[Opening Task material section]
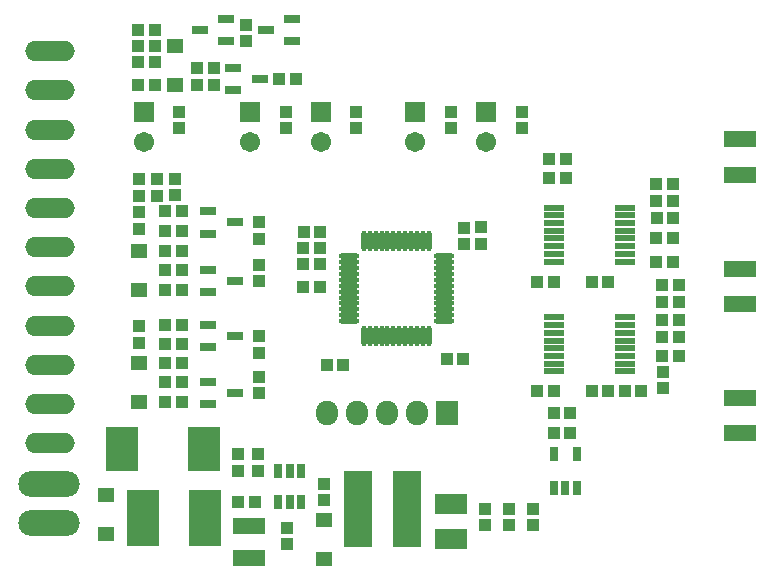
<source format=gts>
G04*
G04 #@! TF.GenerationSoftware,Altium Limited,Altium Designer,21.3.2 (30)*
G04*
G04 Layer_Color=8388736*
%FSTAX24Y24*%
%MOIN*%
G70*
G04*
G04 #@! TF.SameCoordinates,A3F46B7C-A478-48B6-9C65-4A08B567271E*
G04*
G04*
G04 #@! TF.FilePolarity,Negative*
G04*
G01*
G75*
%ADD37R,0.0395X0.0434*%
%ADD38R,0.1064X0.1458*%
%ADD39R,0.0434X0.0395*%
%ADD40R,0.0533X0.0316*%
%ADD41R,0.0552X0.0474*%
%ADD42O,0.0178X0.0690*%
%ADD43O,0.0690X0.0178*%
%ADD44R,0.0690X0.0198*%
%ADD45R,0.1104X0.0552*%
%ADD46R,0.0316X0.0474*%
%ADD47R,0.0316X0.0513*%
%ADD48R,0.1064X0.0552*%
%ADD49R,0.1104X0.0671*%
%ADD50R,0.0926X0.2560*%
%ADD51R,0.1064X0.1891*%
%ADD52O,0.1655X0.0671*%
%ADD53O,0.0730X0.0830*%
%ADD54R,0.0730X0.0830*%
%ADD55O,0.2049X0.0867*%
%ADD56C,0.0671*%
%ADD57R,0.0671X0.0671*%
D37*
X034318Y020496D02*
D03*
X033767D02*
D03*
X025161Y027244D02*
D03*
X025712D02*
D03*
X037924Y018663D02*
D03*
X038476D02*
D03*
X037924Y019232D02*
D03*
X038476D02*
D03*
X037924Y019801D02*
D03*
X038476D02*
D03*
X037924Y02037D02*
D03*
X038476D02*
D03*
X037733Y023178D02*
D03*
X038284D02*
D03*
X037733Y023745D02*
D03*
X038284D02*
D03*
X021007Y027039D02*
D03*
X020456D02*
D03*
X034712Y023957D02*
D03*
X034161D02*
D03*
X034712Y024583D02*
D03*
X034161D02*
D03*
X020456Y027803D02*
D03*
X021007D02*
D03*
X035586Y020496D02*
D03*
X036137D02*
D03*
X038296Y022621D02*
D03*
X037745D02*
D03*
X038284Y021935D02*
D03*
X037733D02*
D03*
X038284Y021167D02*
D03*
X037733D02*
D03*
X038475Y018027D02*
D03*
X037924D02*
D03*
X037229Y016862D02*
D03*
X036677D02*
D03*
X025975Y022167D02*
D03*
X026526D02*
D03*
X026751Y017717D02*
D03*
X027302D02*
D03*
X026511Y020331D02*
D03*
X02596D02*
D03*
X031302Y017909D02*
D03*
X030751D02*
D03*
X021922Y020201D02*
D03*
X021371D02*
D03*
X021369Y020881D02*
D03*
X02192D02*
D03*
X021922Y021522D02*
D03*
X021371D02*
D03*
X021922Y022182D02*
D03*
X021371D02*
D03*
X021922Y022843D02*
D03*
X021371D02*
D03*
X021921Y016492D02*
D03*
X02137D02*
D03*
X021369Y017138D02*
D03*
X02192D02*
D03*
X02192Y017791D02*
D03*
X021369D02*
D03*
X02192Y019063D02*
D03*
X021369D02*
D03*
X02192Y018433D02*
D03*
X021369D02*
D03*
X033766Y016862D02*
D03*
X034317D02*
D03*
X035585D02*
D03*
X036136D02*
D03*
X034317Y01611D02*
D03*
X034869D02*
D03*
X034318Y015461D02*
D03*
X034869D02*
D03*
X02434Y01316D02*
D03*
X023789D02*
D03*
D38*
X022668Y014902D02*
D03*
X019913D02*
D03*
D39*
X022436Y027055D02*
D03*
Y027606D02*
D03*
X022999Y027606D02*
D03*
Y027055D02*
D03*
X024046Y028504D02*
D03*
Y029055D02*
D03*
X020456Y028894D02*
D03*
Y028343D02*
D03*
X021007Y028343D02*
D03*
Y028894D02*
D03*
X037944Y017488D02*
D03*
Y016937D02*
D03*
X031893Y022307D02*
D03*
Y021756D02*
D03*
X031332Y021745D02*
D03*
Y022296D02*
D03*
X025967Y021629D02*
D03*
Y021078D02*
D03*
X026511Y021078D02*
D03*
Y021629D02*
D03*
X026661Y013752D02*
D03*
Y013201D02*
D03*
X024495Y016776D02*
D03*
Y017327D02*
D03*
X024495Y018681D02*
D03*
Y01813D02*
D03*
X024497Y022472D02*
D03*
Y021921D02*
D03*
X024495Y020516D02*
D03*
Y021067D02*
D03*
X020499Y019016D02*
D03*
Y018465D02*
D03*
X020501Y022811D02*
D03*
Y02226D02*
D03*
X021692Y023929D02*
D03*
Y023378D02*
D03*
X021086Y023917D02*
D03*
Y023366D02*
D03*
X020499Y023354D02*
D03*
Y023906D02*
D03*
X024444Y014185D02*
D03*
Y014736D02*
D03*
X023787Y014185D02*
D03*
Y014736D02*
D03*
X025424Y011736D02*
D03*
Y012287D02*
D03*
X033621Y01237D02*
D03*
Y012921D02*
D03*
X032822Y01237D02*
D03*
Y012921D02*
D03*
X032023Y01237D02*
D03*
Y012921D02*
D03*
X033267Y025614D02*
D03*
Y026165D02*
D03*
X030885Y025614D02*
D03*
Y026165D02*
D03*
X027735Y025614D02*
D03*
Y026165D02*
D03*
X025373Y025614D02*
D03*
Y026165D02*
D03*
X021838Y025614D02*
D03*
Y026165D02*
D03*
D40*
X023631Y027618D02*
D03*
Y02687D02*
D03*
X024517Y027244D02*
D03*
X025596Y028508D02*
D03*
Y029256D02*
D03*
X02471Y028882D02*
D03*
X023395Y028508D02*
D03*
Y029256D02*
D03*
X022509Y028882D02*
D03*
X023674Y016776D02*
D03*
X022789Y016402D02*
D03*
Y01715D02*
D03*
X023674Y018689D02*
D03*
X022789Y018315D02*
D03*
Y019063D02*
D03*
X023674Y020512D02*
D03*
X022789Y020138D02*
D03*
Y020886D02*
D03*
X023676Y022469D02*
D03*
X022791Y022094D02*
D03*
Y022843D02*
D03*
D41*
X021676Y027039D02*
D03*
Y028339D02*
D03*
X020496Y017784D02*
D03*
Y016483D02*
D03*
X020497Y021505D02*
D03*
Y020204D02*
D03*
X019385Y013387D02*
D03*
Y012086D02*
D03*
X026661Y012556D02*
D03*
Y011255D02*
D03*
D42*
X030149Y021844D02*
D03*
X029952D02*
D03*
X029755D02*
D03*
X029558D02*
D03*
X029361D02*
D03*
X029165D02*
D03*
X028968D02*
D03*
X028771D02*
D03*
X028574D02*
D03*
X028377D02*
D03*
X02818D02*
D03*
X027983D02*
D03*
Y018675D02*
D03*
X02818D02*
D03*
X028377D02*
D03*
X028574D02*
D03*
X028771D02*
D03*
X028968D02*
D03*
X029165D02*
D03*
X029361D02*
D03*
X029558D02*
D03*
X029755D02*
D03*
X029952D02*
D03*
X030149D02*
D03*
D43*
X027482Y021343D02*
D03*
Y021146D02*
D03*
Y020949D02*
D03*
Y020752D02*
D03*
Y020555D02*
D03*
Y020358D02*
D03*
Y020161D02*
D03*
Y019965D02*
D03*
Y019768D02*
D03*
Y019571D02*
D03*
Y019374D02*
D03*
Y019177D02*
D03*
X030651D02*
D03*
Y019374D02*
D03*
Y019571D02*
D03*
Y019768D02*
D03*
Y019965D02*
D03*
Y020161D02*
D03*
Y020358D02*
D03*
Y020555D02*
D03*
Y020752D02*
D03*
Y020949D02*
D03*
Y021146D02*
D03*
Y021343D02*
D03*
D44*
X034318Y021167D02*
D03*
Y021423D02*
D03*
Y021679D02*
D03*
Y021935D02*
D03*
Y022191D02*
D03*
Y022447D02*
D03*
Y022703D02*
D03*
Y022959D02*
D03*
X03668D02*
D03*
Y022703D02*
D03*
Y022447D02*
D03*
Y022191D02*
D03*
Y021935D02*
D03*
Y021679D02*
D03*
Y021423D02*
D03*
Y021167D02*
D03*
X034317Y01751D02*
D03*
Y017766D02*
D03*
Y018022D02*
D03*
Y018277D02*
D03*
Y018533D02*
D03*
Y018789D02*
D03*
Y019045D02*
D03*
Y019301D02*
D03*
X03668D02*
D03*
Y019045D02*
D03*
Y018789D02*
D03*
Y018533D02*
D03*
Y018277D02*
D03*
Y018022D02*
D03*
Y017766D02*
D03*
Y01751D02*
D03*
D45*
X024145Y011287D02*
D03*
Y01235D02*
D03*
D46*
X025887Y014182D02*
D03*
X025513D02*
D03*
X025139D02*
D03*
Y013159D02*
D03*
X025513D02*
D03*
X025887D02*
D03*
D47*
X034326Y013634D02*
D03*
X0347D02*
D03*
X035074D02*
D03*
Y014736D02*
D03*
X034326D02*
D03*
D48*
X040521Y016622D02*
D03*
Y015441D02*
D03*
Y020933D02*
D03*
Y019752D02*
D03*
Y025244D02*
D03*
Y024063D02*
D03*
D49*
X030881Y011902D02*
D03*
Y013083D02*
D03*
D50*
X029422Y012934D02*
D03*
X027789D02*
D03*
D51*
X020629Y012614D02*
D03*
X022676D02*
D03*
D52*
X017527Y024256D02*
D03*
Y025563D02*
D03*
Y02687D02*
D03*
Y028177D02*
D03*
Y016413D02*
D03*
Y01772D02*
D03*
Y015106D02*
D03*
Y019028D02*
D03*
Y020335D02*
D03*
Y021642D02*
D03*
Y022949D02*
D03*
D53*
X026745Y016106D02*
D03*
X028765D02*
D03*
X029745D02*
D03*
X027755D02*
D03*
D54*
X030755D02*
D03*
D55*
X017495Y012453D02*
D03*
Y01376D02*
D03*
D56*
X020649Y025157D02*
D03*
X024192D02*
D03*
X026554D02*
D03*
X029704D02*
D03*
X032066D02*
D03*
D57*
X020649Y026157D02*
D03*
X024192D02*
D03*
X026554D02*
D03*
X029704D02*
D03*
X032066D02*
D03*
M02*

</source>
[Closing Task material section]
§ Your task: Repeat exactly the lines from the first line of the records above through the line containing "X034317Y01611D02*", both included. Leave out the pictures.

§ Answer to this exercise:
<source format=gts>
G04*
G04 #@! TF.GenerationSoftware,Altium Limited,Altium Designer,21.3.2 (30)*
G04*
G04 Layer_Color=8388736*
%FSTAX24Y24*%
%MOIN*%
G70*
G04*
G04 #@! TF.SameCoordinates,A3F46B7C-A478-48B6-9C65-4A08B567271E*
G04*
G04*
G04 #@! TF.FilePolarity,Negative*
G04*
G01*
G75*
%ADD37R,0.0395X0.0434*%
%ADD38R,0.1064X0.1458*%
%ADD39R,0.0434X0.0395*%
%ADD40R,0.0533X0.0316*%
%ADD41R,0.0552X0.0474*%
%ADD42O,0.0178X0.0690*%
%ADD43O,0.0690X0.0178*%
%ADD44R,0.0690X0.0198*%
%ADD45R,0.1104X0.0552*%
%ADD46R,0.0316X0.0474*%
%ADD47R,0.0316X0.0513*%
%ADD48R,0.1064X0.0552*%
%ADD49R,0.1104X0.0671*%
%ADD50R,0.0926X0.2560*%
%ADD51R,0.1064X0.1891*%
%ADD52O,0.1655X0.0671*%
%ADD53O,0.0730X0.0830*%
%ADD54R,0.0730X0.0830*%
%ADD55O,0.2049X0.0867*%
%ADD56C,0.0671*%
%ADD57R,0.0671X0.0671*%
D37*
X034318Y020496D02*
D03*
X033767D02*
D03*
X025161Y027244D02*
D03*
X025712D02*
D03*
X037924Y018663D02*
D03*
X038476D02*
D03*
X037924Y019232D02*
D03*
X038476D02*
D03*
X037924Y019801D02*
D03*
X038476D02*
D03*
X037924Y02037D02*
D03*
X038476D02*
D03*
X037733Y023178D02*
D03*
X038284D02*
D03*
X037733Y023745D02*
D03*
X038284D02*
D03*
X021007Y027039D02*
D03*
X020456D02*
D03*
X034712Y023957D02*
D03*
X034161D02*
D03*
X034712Y024583D02*
D03*
X034161D02*
D03*
X020456Y027803D02*
D03*
X021007D02*
D03*
X035586Y020496D02*
D03*
X036137D02*
D03*
X038296Y022621D02*
D03*
X037745D02*
D03*
X038284Y021935D02*
D03*
X037733D02*
D03*
X038284Y021167D02*
D03*
X037733D02*
D03*
X038475Y018027D02*
D03*
X037924D02*
D03*
X037229Y016862D02*
D03*
X036677D02*
D03*
X025975Y022167D02*
D03*
X026526D02*
D03*
X026751Y017717D02*
D03*
X027302D02*
D03*
X026511Y020331D02*
D03*
X02596D02*
D03*
X031302Y017909D02*
D03*
X030751D02*
D03*
X021922Y020201D02*
D03*
X021371D02*
D03*
X021369Y020881D02*
D03*
X02192D02*
D03*
X021922Y021522D02*
D03*
X021371D02*
D03*
X021922Y022182D02*
D03*
X021371D02*
D03*
X021922Y022843D02*
D03*
X021371D02*
D03*
X021921Y016492D02*
D03*
X02137D02*
D03*
X021369Y017138D02*
D03*
X02192D02*
D03*
X02192Y017791D02*
D03*
X021369D02*
D03*
X02192Y019063D02*
D03*
X021369D02*
D03*
X02192Y018433D02*
D03*
X021369D02*
D03*
X033766Y016862D02*
D03*
X034317D02*
D03*
X035585D02*
D03*
X036136D02*
D03*
X034317Y01611D02*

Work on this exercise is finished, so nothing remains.